PASSAGE SHOWN: Begin

She’s 18 years old. I’m certain I’m not the only one shocked when I learn that. How can an 18 year old design and construct a dress of feathers so meticulously, so perfect?
Julia Chew is this year’s Harriett’s Park Avenue Fashion Week Emerging Designer champ. I’d never heard her name until about three weeks ago. I believe many others in Winter Park, others far outside Winter Park, will know her name in the future. I’m certain of it.
She is an amazing talent, has a wonderful story of creativity and commitment, of family, of the type of coincidences which when they come together make me believe a bit more in that thing we elusively know as fate. When lots of things occur to produce something which stands out, is exceptional, it can seem as if a divine hand has been at work to make it so.
Several weeks ago Emerging Designer contestants for this year’s Harriett’s Park Avenue Fashion Week showed pieces at Maxine’s On Shine. During the intermission designers mingled with the crowd, along with a model or two wearing their creations. I remember Julia Chew passing me with her model as I leaned over to tell her I expected her to win. Yeah, I got a bit ahead of things, but her clothes were impeccable, and one was of peacock feathers! I’d followed the model to the back from the stage, was initially told I had to leave. But I had to get a better picture. Hello, impeccable plus peacock feathers in Winter Park? Turns out I was right in what I told her.

PASSAGE SHOWN: End

▶ **THINGS TO DO**:
#1 List every named place, venue, or event that appears in the Julia Chew passage, giving each once.
#2 Answer these questions using the Julia Chew passage:
(a) How old is Julia Chew?
(b) What title did she win this year?
(c) What kind of feathers was one of her pieces made of?
#3 Reproduce word for word the part of the Julia Chew passage from "Julia Chew is" to "certain of it.".
None of the tasks makes use of the entries.

SOURCE INFORMATION: Begin

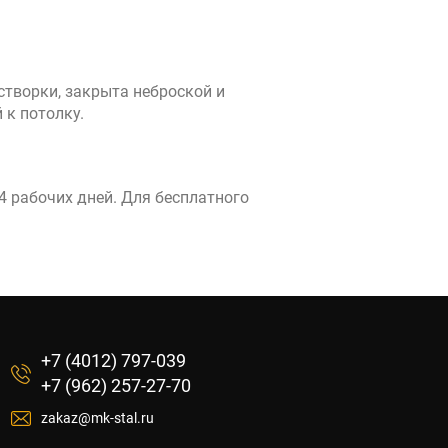
створки, закрыта неброской и
 к потолку.
4 рабочих дней. Для бесплатного
+7 (4012) 797-039
+7 (962) 257-27-70
zakaz@mk-stal.ru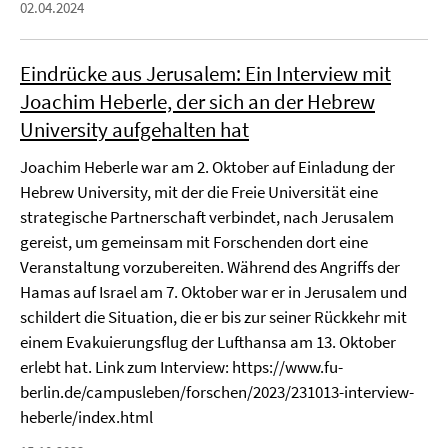
02.04.2024
Eindrücke aus Jerusalem: Ein Interview mit
Joachim Heberle, der sich an der Hebrew
University aufgehalten hat
Joachim Heberle war am 2. Oktober auf Einladung der
Hebrew University, mit der die Freie Universität eine
strategische Partnerschaft verbindet, nach Jerusalem
gereist, um gemeinsam mit Forschenden dort eine
Veranstaltung vorzubereiten. Während des Angriffs der
Hamas auf Israel am 7. Oktober war er in Jerusalem und
schildert die Situation, die er bis zur seiner Rückkehr mit
einem Evakuierungsflug der Lufthansa am 13. Oktober
erlebt hat. Link zum Interview: https://www.fu-
berlin.de/campusleben/forschen/2023/231013-interview-
heberle/index.html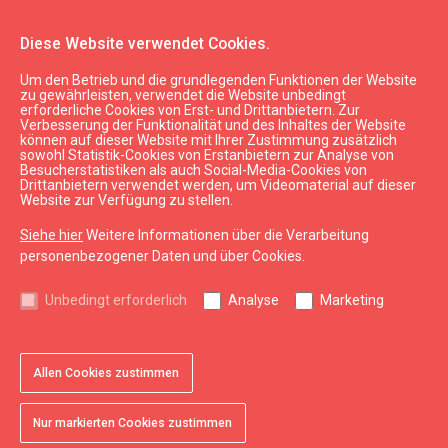
Diese Website verwendet Cookies.
Um den Betrieb und die grundlegenden Funktionen der Website
Parkplatz
zu gewährleisten, verwendet die Website unbedingt
erforderliche Cookies von Erst- und Drittanbietern. Zur
Verbesserung der Funktionalität und des Inhaltes der Website
können auf dieser Website mit Ihrer Zustimmung zusätzlich
expand_less
Nach oben
sowohl Statistik-Cookies von Erstanbietern zur Analyse von
Besucherstatistiken als auch Social-Media-Cookies von
Drittanbietern verwendet werden, um Videomaterial auf dieser
Website zur Verfügung zu stellen.
Informationen
Siehe hier
Weitere Informationen über die Verarbeitung
Kurzeme Tourismus
personenbezogener Daten und über Cookies.
Lettland Tourismus
Unbedingt erforderlich
Analyse
Marketing
Nützlich
Karten und Broschüren
Allen Cookies zustimmen
Tourismusstatistik
Sitemap
Nur markierten Cookies zustimmen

SOURCE INFORMATION: End

▶ **SOLUTION LIST**:
#1
Harriett's Park Avenue Fashion Week
Winter Park
Maxine's On Shine

#2
(a) 18 years old.
(b) Harriett's Park Avenue Fashion Week Emerging Designer champ.
(c) Peacock feathers.

#3
Julia Chew is this year’s Harriett’s Park Avenue Fashion Week Emerging Designer champ. I’d never heard her name until about three weeks ago. I believe many others in Winter Park, others far outside Winter Park, will know her name in the future. I’m certain of it.